For one day this month, New Jersey residents will be able to walk into dozens of participating pharmacies across the state and obtain the overdose-reversing drug naloxone free of charge.
The June 18 event is the latest salvo in the ongoing fight against the opioid crisis in New Jersey, which saw more than 3,100 drug-overdose deaths in 2018.
Overdose-prevention advocates praised the move by Gov. Phil Murphy’s administration, saying the life-saving treatment for opioid overdoses needs to be more widely available.

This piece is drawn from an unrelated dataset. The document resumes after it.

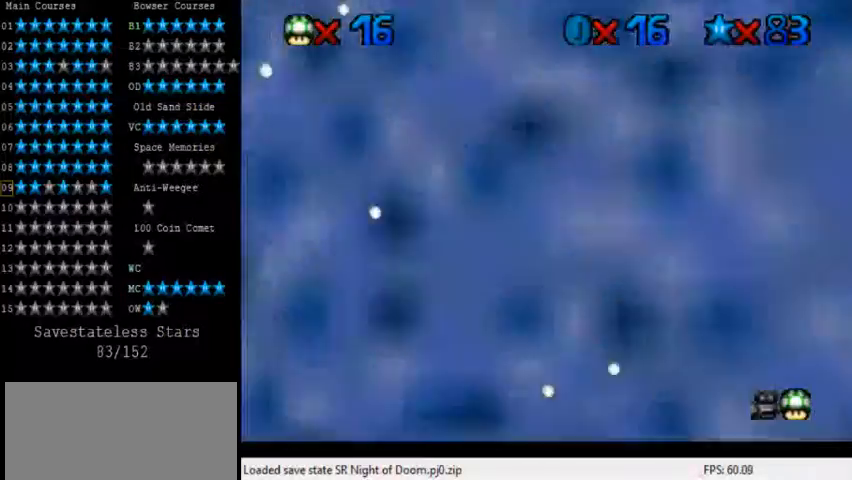
{"keys": ["up"], "events": [[80, "shift", "down"], [120, "left", "up"], [200, "shift", "up"], [200, "y", "up"], [240, "up", "down"], [280, "right", "down"], [400, "right", "up"]]}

“It’s fantastic,” said Diane Calello, medical director of the New Jersey Poison Control Center. “Anything that anyone can to do get naloxone into as many hands as possible is going to make a difference.”
Those taking advantage of the one-day offer will be able to get the drug anonymously as well as for free. An individual prescription is not required to get naloxone, often called by its brand name Narcan.
One dose per person will be given out on a first-come, first-served basis. Pharmacy staff will also distribute information on addiction treatment and recovery.
“Combating the opioid epidemic is an all-hands-on-deck challenge, and having naloxone available for individuals throughout our state to be able to assist friends and family is really an important part of that equation,” said Carole Johnson, commissioner of the New Jersey Department of Human Services.
New Jersey, as well as other states including Pennsylvania, has a “standing order” that allows certain pharmacies to distribute naloxone without a prescription. Pharmacies still require people to pay for the drug, either out of pocket or through insurance coverage or Medicaid.
But a recent study from Rutgers New Jersey Medical School found that pharmacies in larger, poorer cities across the state were less likely to have naloxone in stock.